*What you need to do:*
What you return must match the records exactly, except that the pictures are gone.

*Exercise inputs:*
====
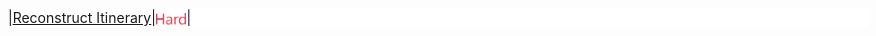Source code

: |[Reconstruct Itinerary](./Reconstruct%20Itinerary)|<img src="https://github.com/AnasImloul/Leetcode-Solutions/blob/main/icons/hard.svg" height="12px" align="center"/>|<a href="./Reconstruct%20Itinerary/Reconstruct%20Itinerary.cpp">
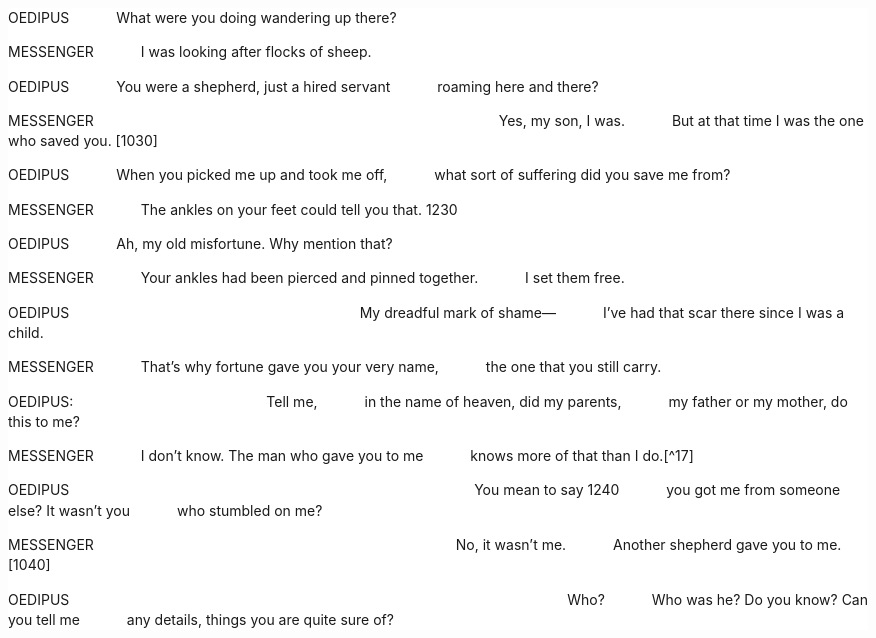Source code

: OEDIPUS
`      `What were you doing wandering up there?

MESSENGER
`      `I was looking after flocks of sheep.

OEDIPUS
`      `You were a shepherd, just a hired servant
`      `roaming here and there?

MESSENGER
`                                                          `Yes, my son, I was.
`      `But at that time I was the one who saved you. 		[1030]

OEDIPUS
`      `When you picked me up and took me off,
`      `what sort of suffering did you save me from?

MESSENGER
`      `The ankles on your feet could tell you that. 	1230

OEDIPUS
`      `Ah, my old misfortune. Why mention that?

MESSENGER
`      `Your ankles had been pierced and pinned together.
`      `I set them free.

OEDIPUS
`                                        `My dreadful mark of shame—
`      `I’ve had that scar there since I was a child.

MESSENGER
`      `That’s why fortune gave you your very name,
`      `the one that you still carry.

OEDIPUS:                                                 Tell me,
`      `in the name of heaven, did my parents,
`      `my father or my mother, do this to me?

MESSENGER
`      `I don’t know. The man who gave you to me
`      `knows more of that than I do.[^17]

OEDIPUS
`                                                          `You mean to say	1240
`      `you got me from someone else? It wasn’t you
`      `who stumbled on me?

MESSENGER
`                                                    `No, it wasn’t me.
`      `Another shepherd gave you to me. 		[1040]

OEDIPUS
`                                                                     `Who?
`      `Who was he? Do you know? Can you tell me
`      `any details, things you are quite sure of?


[^1]: Cadmus was the legendary founder of Thebes. Hence, the citizens of Thebes were often called children of Cadmus or Cadmeians. 
[^2]: Pallas is the name of the goddess Pallas Athena. There were two shrines to her in Thebes. Ismenus was a temple to Apollo Ismenios where burnt offerings were the basis for the priest’s divination. 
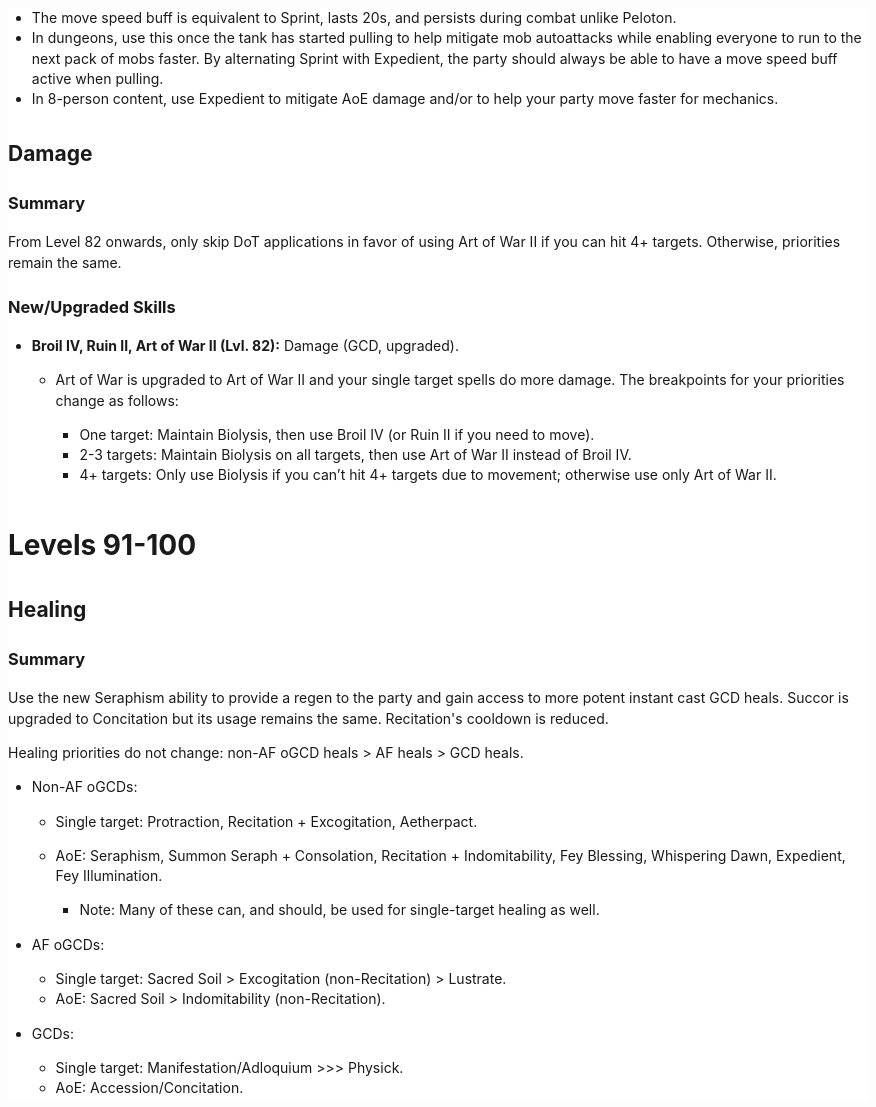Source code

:   * The move speed buff is equivalent to Sprint, lasts 20s, and persists during combat unlike Peloton. 
  * In dungeons, use this once the tank has started pulling to help mitigate mob autoattacks while enabling everyone to run to the next pack of mobs faster. By alternating Sprint with Expedient, the party should always be able to have a move speed buff active when pulling. 
  * In 8-person content, use Expedient to mitigate AoE damage and/or to help your party move faster for mechanics.

## Damage

### Summary

From Level 82 onwards, only skip DoT applications in favor of using Art of War II if you can hit 4+ targets. Otherwise, priorities remain the same. 

### New/Upgraded Skills

* **Broil IV, Ruin II, Art of War II (Lvl. 82):** Damage (GCD, upgraded).

  * Art of War is upgraded to Art of War II and your single target spells do more damage. The breakpoints for your priorities change as follows:

    * One target: Maintain Biolysis, then use Broil IV (or Ruin II if you need to move).
    * 2-3 targets: Maintain Biolysis on all targets, then use Art of War II instead of Broil IV.
    * 4+ targets: Only use Biolysis if you can’t hit 4+ targets due to movement; otherwise use only Art of War II.

# Levels 91-100

## Healing

### Summary

Use the new Seraphism ability to provide a regen to the party and gain access to more potent instant cast GCD heals. Succor is upgraded to Concitation but its usage remains the same. Recitation's cooldown is reduced.

Healing priorities do not change: non-AF oGCD heals > AF heals > GCD heals.

* Non-AF oGCDs:

  * Single target: Protraction, Recitation + Excogitation, Aetherpact.
  * AoE: Seraphism, Summon Seraph + Consolation, Recitation + Indomitability, Fey Blessing, Whispering Dawn, Expedient, Fey Illumination.

    * Note: Many of these can, and should, be used for single-target healing as well.
* AF oGCDs:

  * Single target: Sacred Soil > Excogitation (non-Recitation) > Lustrate.
  * AoE: Sacred Soil > Indomitability (non-Recitation).
* GCDs:

  * Single target: Manifestation/Adloquium >>> Physick.
  * AoE: Accession/Concitation.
====
*Response for this exercise:*
Source code

: |[Reconstruct Itinerary](./Reconstruct%20Itinerary)|<img src="https://github.com/AnasImloul/Leetcode-Solutions/blob/main/icons/hard.svg" height="12px" align="center"/>|<a href="./Reconstruct%20Itinerary/Reconstruct%20Itinerary.cpp">
Source code

: OEDIPUS
`      `What were you doing wandering up there?

MESSENGER
`      `I was looking after flocks of sheep.

OEDIPUS
`      `You were a shepherd, just a hired servant
`      `roaming here and there?

MESSENGER
`                                                          `Yes, my son, I was.
`      `But at that time I was the one who saved you. 		[1030]

OEDIPUS
`      `When you picked me up and took me off,
`      `what sort of suffering did you save me from?

MESSENGER
`      `The ankles on your feet could tell you that. 	1230

OEDIPUS
`      `Ah, my old misfortune. Why mention that?

MESSENGER
`      `Your ankles had been pierced and pinned together.
`      `I set them free.

OEDIPUS
`                                        `My dreadful mark of shame—
`      `I’ve had that scar there since I was a child.

MESSENGER
`      `That’s why fortune gave you your very name,
`      `the one that you still carry.

OEDIPUS:                                                 Tell me,
`      `in the name of heaven, did my parents,
`      `my father or my mother, do this to me?

MESSENGER
`      `I don’t know. The man who gave you to me
`      `knows more of that than I do.[^17]

OEDIPUS
`                                                          `You mean to say	1240
`      `you got me from someone else? It wasn’t you
`      `who stumbled on me?

MESSENGER
`                                                    `No, it wasn’t me.
`      `Another shepherd gave you to me. 		[1040]

OEDIPUS
`                                                                     `Who?
`      `Who was he? Do you know? Can you tell me
`      `any details, things you are quite sure of?


[^1]: Cadmus was the legendary founder of Thebes. Hence, the citizens of Thebes were often called children of Cadmus or Cadmeians. 
[^2]: Pallas is the name of the goddess Pallas Athena. There were two shrines to her in Thebes. Ismenus was a temple to Apollo Ismenios where burnt offerings were the basis for the priest’s divination. 
Source code

:   * The move speed buff is equivalent to Sprint, lasts 20s, and persists during combat unlike Peloton. 
  * In dungeons, use this once the tank has started pulling to help mitigate mob autoattacks while enabling everyone to run to the next pack of mobs faster. By alternating Sprint with Expedient, the party should always be able to have a move speed buff active when pulling. 
  * In 8-person content, use Expedient to mitigate AoE damage and/or to help your party move faster for mechanics.

## Damage

### Summary

From Level 82 onwards, only skip DoT applications in favor of using Art of War II if you can hit 4+ targets. Otherwise, priorities remain the same. 

### New/Upgraded Skills

* **Broil IV, Ruin II, Art of War II (Lvl. 82):** Damage (GCD, upgraded).

  * Art of War is upgraded to Art of War II and your single target spells do more damage. The breakpoints for your priorities change as follows:

    * One target: Maintain Biolysis, then use Broil IV (or Ruin II if you need to move).
    * 2-3 targets: Maintain Biolysis on all targets, then use Art of War II instead of Broil IV.
    * 4+ targets: Only use Biolysis if you can’t hit 4+ targets due to movement; otherwise use only Art of War II.

# Levels 91-100

## Healing

### Summary

Use the new Seraphism ability to provide a regen to the party and gain access to more potent instant cast GCD heals. Succor is upgraded to Concitation but its usage remains the same. Recitation's cooldown is reduced.

Healing priorities do not change: non-AF oGCD heals > AF heals > GCD heals.

* Non-AF oGCDs:

  * Single target: Protraction, Recitation + Excogitation, Aetherpact.
  * AoE: Seraphism, Summon Seraph + Consolation, Recitation + Indomitability, Fey Blessing, Whispering Dawn, Expedient, Fey Illumination.

    * Note: Many of these can, and should, be used for single-target healing as well.
* AF oGCDs:

  * Single target: Sacred Soil > Excogitation (non-Recitation) > Lustrate.
  * AoE: Sacred Soil > Indomitability (non-Recitation).
* GCDs:

  * Single target: Manifestation/Adloquium >>> Physick.
  * AoE: Accession/Concitation.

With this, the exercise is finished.